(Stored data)
=== Section Start ===

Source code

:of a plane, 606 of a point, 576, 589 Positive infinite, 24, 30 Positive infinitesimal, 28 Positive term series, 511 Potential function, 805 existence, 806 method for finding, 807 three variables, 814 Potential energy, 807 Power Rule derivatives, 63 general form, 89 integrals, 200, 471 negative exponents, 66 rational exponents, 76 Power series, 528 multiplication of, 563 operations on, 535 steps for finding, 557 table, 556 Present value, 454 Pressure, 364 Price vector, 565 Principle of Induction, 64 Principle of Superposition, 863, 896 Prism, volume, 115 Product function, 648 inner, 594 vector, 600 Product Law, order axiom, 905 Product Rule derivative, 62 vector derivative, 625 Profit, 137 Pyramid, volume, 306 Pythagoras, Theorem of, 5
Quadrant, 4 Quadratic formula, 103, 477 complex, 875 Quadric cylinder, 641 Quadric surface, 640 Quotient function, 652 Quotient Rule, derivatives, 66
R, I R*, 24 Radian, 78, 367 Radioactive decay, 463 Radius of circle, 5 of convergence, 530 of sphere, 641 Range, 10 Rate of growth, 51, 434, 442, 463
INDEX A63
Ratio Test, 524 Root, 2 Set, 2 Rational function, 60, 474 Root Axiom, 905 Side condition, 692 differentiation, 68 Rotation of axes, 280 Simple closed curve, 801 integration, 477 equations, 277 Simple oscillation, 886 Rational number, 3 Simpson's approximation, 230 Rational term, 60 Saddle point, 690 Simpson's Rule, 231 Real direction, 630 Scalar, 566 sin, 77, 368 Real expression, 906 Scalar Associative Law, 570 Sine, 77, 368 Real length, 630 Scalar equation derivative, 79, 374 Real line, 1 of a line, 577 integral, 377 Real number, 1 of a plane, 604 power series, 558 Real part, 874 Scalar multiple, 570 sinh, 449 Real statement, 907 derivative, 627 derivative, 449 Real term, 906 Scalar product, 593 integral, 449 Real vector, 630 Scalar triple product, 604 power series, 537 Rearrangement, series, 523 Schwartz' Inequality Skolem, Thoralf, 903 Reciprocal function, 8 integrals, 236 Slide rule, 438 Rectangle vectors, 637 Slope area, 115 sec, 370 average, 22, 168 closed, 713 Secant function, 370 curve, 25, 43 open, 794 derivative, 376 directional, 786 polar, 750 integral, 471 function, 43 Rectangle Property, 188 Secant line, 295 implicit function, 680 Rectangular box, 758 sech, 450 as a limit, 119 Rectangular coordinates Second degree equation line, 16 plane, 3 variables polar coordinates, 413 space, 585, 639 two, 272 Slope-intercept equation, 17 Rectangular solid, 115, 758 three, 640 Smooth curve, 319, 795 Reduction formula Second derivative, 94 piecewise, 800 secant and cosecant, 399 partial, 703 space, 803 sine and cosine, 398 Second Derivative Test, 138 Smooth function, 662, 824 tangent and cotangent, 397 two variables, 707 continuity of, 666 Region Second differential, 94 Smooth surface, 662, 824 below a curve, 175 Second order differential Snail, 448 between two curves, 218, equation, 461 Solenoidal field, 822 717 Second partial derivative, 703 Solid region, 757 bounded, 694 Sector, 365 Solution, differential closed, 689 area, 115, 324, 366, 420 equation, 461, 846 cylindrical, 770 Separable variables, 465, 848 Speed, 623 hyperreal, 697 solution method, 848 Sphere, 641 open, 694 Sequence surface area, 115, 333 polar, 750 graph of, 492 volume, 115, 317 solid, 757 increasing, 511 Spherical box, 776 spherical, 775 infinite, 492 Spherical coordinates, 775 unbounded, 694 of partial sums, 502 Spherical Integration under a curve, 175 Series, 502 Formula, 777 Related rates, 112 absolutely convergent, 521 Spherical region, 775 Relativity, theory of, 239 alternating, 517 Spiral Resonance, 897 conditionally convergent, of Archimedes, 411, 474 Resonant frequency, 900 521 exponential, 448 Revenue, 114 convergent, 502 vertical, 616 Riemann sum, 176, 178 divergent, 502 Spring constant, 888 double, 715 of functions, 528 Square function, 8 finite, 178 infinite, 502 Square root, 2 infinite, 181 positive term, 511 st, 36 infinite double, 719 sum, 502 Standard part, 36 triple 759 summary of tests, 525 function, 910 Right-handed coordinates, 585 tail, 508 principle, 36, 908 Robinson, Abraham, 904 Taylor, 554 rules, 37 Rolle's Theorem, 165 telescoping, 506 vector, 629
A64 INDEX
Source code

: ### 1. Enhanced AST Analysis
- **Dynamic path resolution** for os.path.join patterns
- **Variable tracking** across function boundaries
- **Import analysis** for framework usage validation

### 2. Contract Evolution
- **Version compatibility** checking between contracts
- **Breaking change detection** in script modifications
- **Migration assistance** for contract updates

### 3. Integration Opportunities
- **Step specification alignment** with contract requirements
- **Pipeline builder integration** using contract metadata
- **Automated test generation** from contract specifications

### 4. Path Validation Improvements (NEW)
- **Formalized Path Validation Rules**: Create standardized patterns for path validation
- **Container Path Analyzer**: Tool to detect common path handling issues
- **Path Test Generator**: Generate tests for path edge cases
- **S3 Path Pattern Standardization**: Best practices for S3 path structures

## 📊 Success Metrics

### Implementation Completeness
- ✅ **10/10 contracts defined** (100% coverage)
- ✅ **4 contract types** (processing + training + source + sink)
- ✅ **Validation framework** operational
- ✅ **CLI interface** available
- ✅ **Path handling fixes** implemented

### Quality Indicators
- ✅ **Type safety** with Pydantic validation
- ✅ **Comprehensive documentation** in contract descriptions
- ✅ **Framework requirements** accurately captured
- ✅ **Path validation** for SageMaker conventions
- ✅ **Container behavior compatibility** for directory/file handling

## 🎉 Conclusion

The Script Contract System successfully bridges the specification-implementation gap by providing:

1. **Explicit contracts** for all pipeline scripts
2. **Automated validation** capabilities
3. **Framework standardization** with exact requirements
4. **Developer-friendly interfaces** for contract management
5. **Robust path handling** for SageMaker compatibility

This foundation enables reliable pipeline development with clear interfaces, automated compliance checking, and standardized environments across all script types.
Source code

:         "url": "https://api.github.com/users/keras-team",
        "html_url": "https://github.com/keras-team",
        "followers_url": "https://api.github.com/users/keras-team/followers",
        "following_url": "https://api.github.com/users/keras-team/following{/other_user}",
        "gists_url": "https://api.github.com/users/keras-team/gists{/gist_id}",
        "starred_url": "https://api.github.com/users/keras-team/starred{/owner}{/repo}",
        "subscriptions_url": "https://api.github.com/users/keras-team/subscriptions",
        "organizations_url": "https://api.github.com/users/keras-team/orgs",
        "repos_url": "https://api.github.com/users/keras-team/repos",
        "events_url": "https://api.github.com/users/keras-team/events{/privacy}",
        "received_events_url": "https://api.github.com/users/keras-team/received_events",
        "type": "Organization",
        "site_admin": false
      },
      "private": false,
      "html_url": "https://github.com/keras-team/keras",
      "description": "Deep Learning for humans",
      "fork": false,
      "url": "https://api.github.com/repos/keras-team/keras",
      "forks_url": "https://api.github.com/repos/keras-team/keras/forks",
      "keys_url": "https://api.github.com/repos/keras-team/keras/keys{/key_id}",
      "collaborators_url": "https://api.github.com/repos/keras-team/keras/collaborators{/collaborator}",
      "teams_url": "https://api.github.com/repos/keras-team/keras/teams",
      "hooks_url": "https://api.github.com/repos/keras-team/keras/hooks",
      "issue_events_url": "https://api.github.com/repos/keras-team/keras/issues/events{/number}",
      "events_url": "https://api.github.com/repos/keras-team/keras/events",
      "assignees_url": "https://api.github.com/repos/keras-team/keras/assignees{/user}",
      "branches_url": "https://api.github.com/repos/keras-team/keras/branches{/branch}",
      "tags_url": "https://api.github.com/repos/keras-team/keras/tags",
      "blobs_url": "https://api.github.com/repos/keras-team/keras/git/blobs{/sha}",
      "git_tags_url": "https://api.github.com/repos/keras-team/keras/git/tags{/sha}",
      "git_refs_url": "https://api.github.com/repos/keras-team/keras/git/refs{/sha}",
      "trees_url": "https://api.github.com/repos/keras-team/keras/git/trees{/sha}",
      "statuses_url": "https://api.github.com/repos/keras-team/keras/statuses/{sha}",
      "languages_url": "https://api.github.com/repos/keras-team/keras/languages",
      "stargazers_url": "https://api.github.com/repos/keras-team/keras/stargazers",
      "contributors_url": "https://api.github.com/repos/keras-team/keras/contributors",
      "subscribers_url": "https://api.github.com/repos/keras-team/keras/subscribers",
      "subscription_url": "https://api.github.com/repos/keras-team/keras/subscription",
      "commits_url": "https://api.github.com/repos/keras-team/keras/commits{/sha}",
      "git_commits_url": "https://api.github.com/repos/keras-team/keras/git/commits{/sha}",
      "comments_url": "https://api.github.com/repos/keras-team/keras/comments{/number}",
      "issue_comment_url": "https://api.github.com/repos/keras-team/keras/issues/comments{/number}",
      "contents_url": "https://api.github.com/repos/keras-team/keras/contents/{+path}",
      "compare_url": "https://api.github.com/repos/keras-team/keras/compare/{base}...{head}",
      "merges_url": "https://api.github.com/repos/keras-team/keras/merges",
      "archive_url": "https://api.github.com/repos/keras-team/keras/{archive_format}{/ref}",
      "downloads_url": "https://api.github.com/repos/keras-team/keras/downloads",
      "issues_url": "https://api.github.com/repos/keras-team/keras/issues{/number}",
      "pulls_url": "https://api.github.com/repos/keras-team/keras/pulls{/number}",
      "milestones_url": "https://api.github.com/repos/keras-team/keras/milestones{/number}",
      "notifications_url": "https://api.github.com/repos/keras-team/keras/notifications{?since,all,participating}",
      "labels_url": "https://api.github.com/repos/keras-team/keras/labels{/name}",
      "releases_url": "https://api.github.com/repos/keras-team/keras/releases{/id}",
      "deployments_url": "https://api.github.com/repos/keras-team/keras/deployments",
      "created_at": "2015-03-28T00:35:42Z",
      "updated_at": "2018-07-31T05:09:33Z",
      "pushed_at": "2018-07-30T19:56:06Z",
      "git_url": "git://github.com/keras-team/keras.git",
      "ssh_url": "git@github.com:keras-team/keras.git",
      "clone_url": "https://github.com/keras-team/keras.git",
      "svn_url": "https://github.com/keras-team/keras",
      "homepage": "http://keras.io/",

=== Section End ===

* **DIRECTIONS FOR THIS TASK**: Find the word "false" in the records and pull out each line that has it.

* **ANSWER TO THIS EXERCISE**:
        "site_admin": false
      "private": false,
      "fork": false,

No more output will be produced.